As Martine Durand, OECD Chief Statistician, noted, there has to be an integrated set of progress and well-being measures including income and wealth; jobs and working conditions; health; the time we have for families and friends; our ties with other people; our capacity to act as informed citizens; the quality of the environment; and our experiences of violence and victimisation.
The meeting must be considered in a wider context. The fact that it was supported by many governments, and that it attracted such a wealth of influential speakers and variety of organisations, including mainstream ones, is another indication that the neoliberal economic orthodoxy is losing ground. Where it was once seen as a solution, it has now been identified as the problem.

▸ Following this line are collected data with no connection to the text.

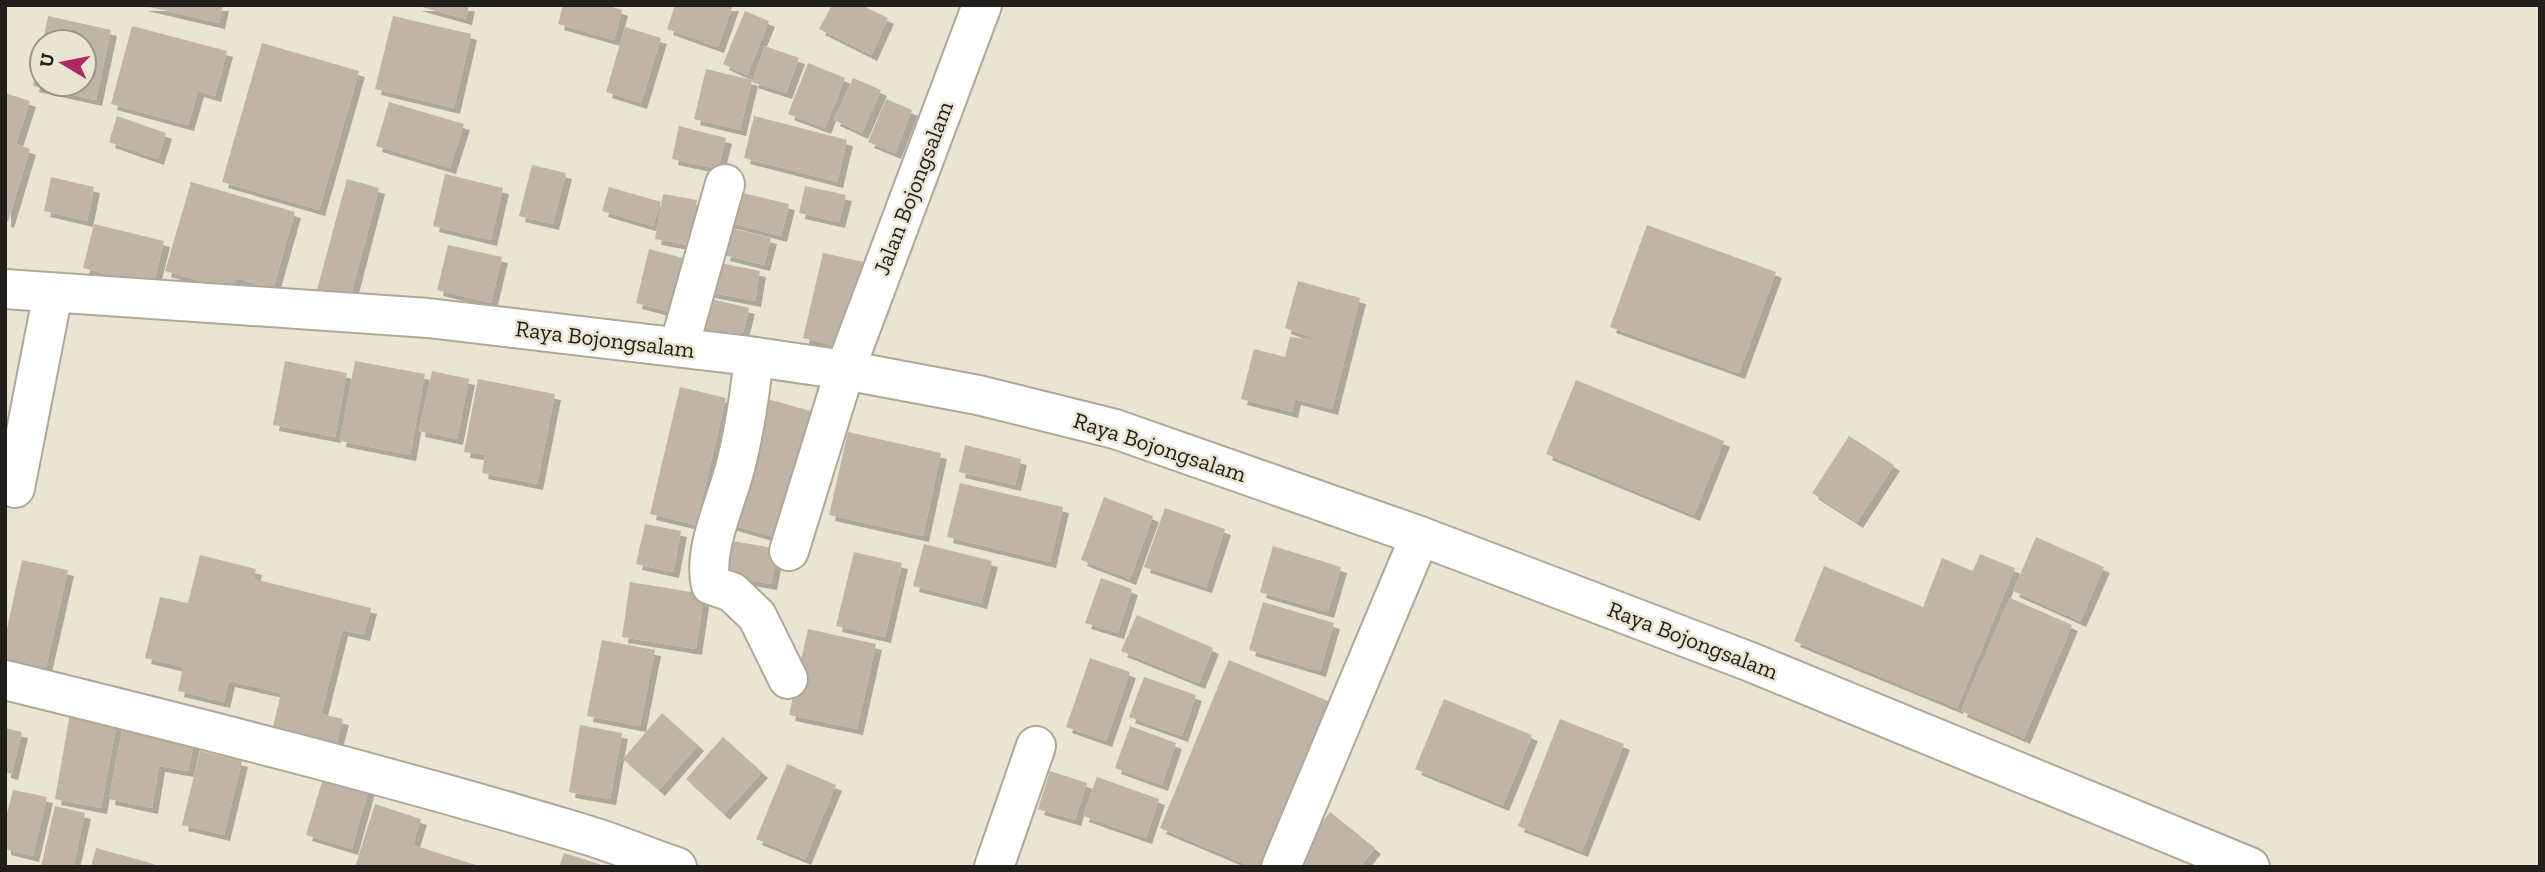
<svg xmlns="http://www.w3.org/2000/svg" width="2545" height="872" font-family="'Zilla Slab',serif">
	<style>
		.building { fill: #c0b4a6; filter: url(#shadow) }
		.lines { fill: none; stroke-linecap: round; stroke-linejoin: round }
		.minor-casing { stroke: #afa898; stroke-width: 42 }
		.major-casing { stroke: #afa898; stroke-width: 42 }
		.minor { stroke: #fff; stroke-width: 38 }
		.major { stroke: #fff; stroke-width: 38 }
		.labels { text-anchor: middle; stroke-width: 5; stroke-linejoin: round; paint-order: stroke }
		.street-label { font-size: 23px; fill: #211f19; stroke: #eae4d2 }
	</style>
	<defs>
		<filter id="shadow"><feDropShadow dx="6" dy="6" stdDeviation="0" flood-color="#0004"/></filter>
	</defs>
	<rect width="100%" height="100%" fill="#eae4d2"/>
	<g class="building">
		<path d="M141,5H223L219,23Z"/>
		<path d="M415,5H469L466,19Z"/>
		<path d="M563,5H606L622,10L614,40L558,24Z"/>
		<path d="M675,5H733L718,47L667,29Z"/>
		<path d="M832,5H861L888,18L871,55L819,29Z"/>
		<path d="M745,11L769,21L747,75L723,64Z"/>
		<path d="M48,16L111,30L96,100L33,86L41,50L42,84H84V42H43Z"/>
		<path d="M393,16L471,34L454,108L375,89Z"/>
		<path d="M132,26L227,51L215,96L198,91L188,125L111,104Z"/>
		<path d="M625,27L661,38L641,103L606,92Z"/>
		<path d="M262,43L359,71L319,210L222,182Z"/>
		<path d="M765,46L799,58L786,93L752,82Z"/>
		<path d="M808,63L845,78L825,128L788,114Z"/>
		<path d="M706,69L752,80L740,130L694,119Z"/>
		<path d="M853,78L881,90L862,133L834,120Z"/>
		<path d="M5,93L30,101L16,144L30,149L8,222L5,221Z"/>
		<path d="M886,99L912,110L895,153L868,142Z"/>
		<path d="M389,102L464,124L450,168L376,146Z"/>
		<path d="M117,116L166,133L158,159L109,142Z"/>
		<path d="M754,116L847,140L837,182L744,158Z"/>
		<path d="M679,126L726,138L718,169L672,159Z"/>
		<path d="M532,165L566,173L553,224L519,216Z"/>
		<path d="M445,174L503,188L491,240L433,226Z"/>
		<path d="M51,177L94,187L87,221L44,211Z"/>
		<path d="M347,179L379,188L350,299L317,290Z"/>
		<path d="M191,182L295,212L273,289L236,278L232,290L165,271Z"/>
		<path d="M805,186L846,195L839,222L799,213Z"/>
		<path d="M609,187L661,202L653,226L602,211Z"/>
		<path d="M734,191L789,204L781,236L727,222Z"/>
		<path d="M663,194L697,200L689,245L655,239Z"/>
		<path d="M94,224L164,241L153,286L83,268Z"/>
		<path d="M1647,225L1776,272L1739,373L1610,327Z"/>
		<path d="M731,228L771,238L764,265L724,255Z"/>
		<path d="M448,245L502,257L491,303L437,290Z"/>
		<path d="M649,249L683,258L670,312L636,303Z"/>
		<path d="M823,253L864,262L844,348L803,338Z"/>
		<path d="M715,262L760,271L755,301L709,292Z"/>
		<path d="M1298,281L1360,298L1332,409L1295,399L1292,412L1241,399L1254,349L1285,357L1290,337L1318,340L1285,328Z"/>
		<path d="M707,298L749,308L741,340L700,331Z"/>
		<path d="M285,361L347,373L335,437L273,425Z"/>
		<path d="M355,361L425,374L410,455L340,441Z"/>
		<path d="M432,371L469,379L457,439L419,431Z"/>
		<path d="M478,379L555,394L537,484L482,473L485,455L464,452Z"/>
		<path d="M1576,380L1724,441L1694,515L1546,454Z"/>
		<path d="M680,387L726,398L696,525L650,514Z"/>
		<path d="M764,398L825,415L788,541L728,524Z"/>
		<path d="M848,432L941,453L923,536L829,515Z"/>
		<path d="M1849,436L1894,465L1857,522L1812,493Z"/>
		<path d="M965,445L1021,459L1015,485L959,472Z"/>
		<path d="M960,483L1063,507L1050,562L947,537Z"/>
		<path d="M1104,497L1153,516L1130,579L1081,560Z"/>
		<path d="M1165,508L1225,529L1206,587L1144,567Z"/>
		<path d="M645,524L681,531L673,572L636,564Z"/>
		<path d="M2036,537L2104,567L2080,621L2013,591Z"/>
		<path d="M732,541L778,549L771,584L726,576Z"/>
		<path d="M924,544L992,561L981,603L913,586Z"/>
		<path d="M1273,546L1341,567L1328,612L1260,592Z"/>
		<path d="M854,552L902,563L885,637L836,626Z"/>
		<path d="M1980,554L2015,568L1957,708L1794,641L1824,566L1923,607L1942,558L1973,571Z"/>
		<path d="M200,555L256,569L254,579L371,608L364,635L342,630L321,714L343,719L332,760L269,744L281,693L229,681L224,702L178,691L183,667L145,658L160,597L188,603Z"/>
		<path d="M22,560L68,570L42,684L5,676V638Z"/>
		<path d="M1101,578L1132,589L1118,633L1085,623Z"/>
		<path d="M630,582L704,594L696,649L622,637Z"/>
		<path d="M2010,598L2072,625L2024,738L1961,711Z"/>
		<path d="M1263,602L1334,623L1320,671L1249,650Z"/>
		<path d="M1137,615L1213,648L1199,683L1121,651Z"/>
		<path d="M808,629L876,644L857,729L789,715Z"/>
		<path d="M602,640L655,650L640,726L587,716Z"/>
		<path d="M1090,658L1130,672L1106,741L1066,727Z"/>
		<path d="M1229,660L1328,701L1261,867H1253L1160,828Z"/>
		<path d="M1144,677L1196,695L1182,736L1129,717Z"/>
		<path d="M1444,699L1532,735L1503,805L1415,769Z"/>
		<path d="M71,708L118,717L101,808L55,799Z"/>
		<path d="M662,713L698,745L659,790L623,759Z"/>
		<path d="M1560,719L1624,744L1582,851L1518,826Z"/>
		<path d="M123,725L195,738L188,771L159,766L152,808L109,799Z"/>
		<path d="M580,725L622,733L610,799L569,792Z"/>
		<path d="M1130,726L1176,743L1162,785L1115,768Z"/>
		<path d="M5,728L22,732L12,774L5,772Z"/>
		<path d="M723,737L762,772L724,814L686,779Z"/>
		<path d="M200,751L242,761L224,835L182,825Z"/>
		<path d="M787,764L836,785L805,859L756,839Z"/>
		<path d="M1050,771L1087,783L1075,820L1038,809Z"/>
		<path d="M324,775L369,788L352,849L306,835Z"/>
		<path d="M1097,777L1159,799L1146,838L1083,816Z"/>
		<path d="M13,790L47,797L33,856L5,849V821Z"/>
		<path d="M375,804L421,819L413,845L482,867H355Z"/>
		<path d="M55,806L85,813L73,867H41Z"/>
		<path d="M1330,812L1375,848L1360,867H1307L1295,857Z"/>
		<path d="M96,848L154,864L153,867H91Z"/>
		<path d="M564,853L605,866V867H559Z"/>
	</g>
	<g class="lines">
		<g class="minor-casing">
			<g id="minor">
				<path d="M679,347L725,184"/>
				<path d="M754,357C750,393 745,429 736,464C728,499 702,550 711,585L732,592L757,616L788,679"/>
				<path d="M15,488L53,293"/>
				<path d="M789,551L845,370L982,5"/>
				<path d="M5,680C200,728 395,777 587,835C617,844 647,857 677,867"/>
				<path d="M994,867L1036,746"/>
				<path d="M1281,867L1420,536"/>
			</g>
		</g>
		<g class="major-casing">
			<path id="major" d="M5,289L428,318L742,355L845,370L978,395L1115,429L1420,536L1748,661L2250,867"/>
		</g>
		<use href="#minor" class="minor"/>
		<use href="#major" class="major"/>
	</g>
	<g class="labels">
		<g class="street-label">
			<text transform="translate(913 188) rotate(-69)" y="8">Jalan Bojongsalam</text>
			<text transform="translate(605 339) rotate(7)" y="8">Raya Bojongsalam</text>
			<text transform="translate(1160 447) rotate(18)" y="8">Raya Bojongsalam</text>
			<text transform="translate(1693 640) rotate(21)" y="8">Raya Bojongsalam</text>
		</g>
	</g>
	<rect width="2545" height="872" fill="none" stroke="#211f19" stroke-width="14"/>
	<g transform="translate(63 63) rotate(280)"><circle r="33" fill="#eae4d2" stroke="#9a9588" stroke-width="2"/>
	<path d="M0-5L12 26L0 18L-12 26Z" fill="#b02767"/>
	<text y="-10" font-size="19" font-weight="bold" text-anchor="middle" fill="#211f19">U</text>
	</g>
</svg>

The meeting and report are precursors to the ‘Rio+20’ Conference on Sustainable Development to be held in Rio de Janeiro on 20-22 June 2012. Sustainable development recognizes that economic, social and environmental objectives are not competing goals that must be traded off against each other, but are interconnected and most effectively pursued cooperatively. Rio+20 will aim to connect issues of water supply, food provision, energy security, climate change, urbanization, poverty, inequality and the empowerment of the world’s women.
But alongside consideration of practical solutions to these material issues is needed a confirmation that happiness and well-being have to measured in more than gross national income and that they are fundamental goals in themselves.
The webcast of some of the proceedings of the meeting can be seen at
www.gnhc.gov.bt/2012/04/un-webcast-on-happiness-and-wellbeing-high-level-panel-discussion/
Tim Powell, Our Future Planet

You miss out big questions here Tim. It's quite a crude summation of the issues and a skeletal synopsis of the meeting itself. Check out this article in contrast with your own - I believe it will be useful in expanding the discussion and highlighting some of the key issues.
Whilst I think it's great that governments are looking into how we can all be more happy, it concerns me that the only way we can justify such an approach is through measuring, quantifying, giving it a price and essentially comodifying happiness. What are your thoughts?
http://www.energybulletin.net/stories/2012-04-26/un-happiness-summit-coal-pile-ballroom
Well, Danny, that's a most fascinating and thought-provoking article but I should say in my defence that it's not really a report on the meeting but a discussion paper on a central theme that the author doesn't think was really considered at it!
Speaking philosophically, I do personally think there is a connection between material well-being, or rather the nature of the economic and social relations behind it, and things we think of as the qualities comprising happiness.
Well, the piece cited is interesting and thought-provoking but not really a report (even a skeletal one) of the meeting, more a commentary on an aspect that wasn't covered by it. I confess am not entirely convinced by it for a number of reasons, one example being the author's sentimental attitude to non-capitalist societies such as the rather naive view of gift-giving which easily becomes a deeply competitive and destructive process.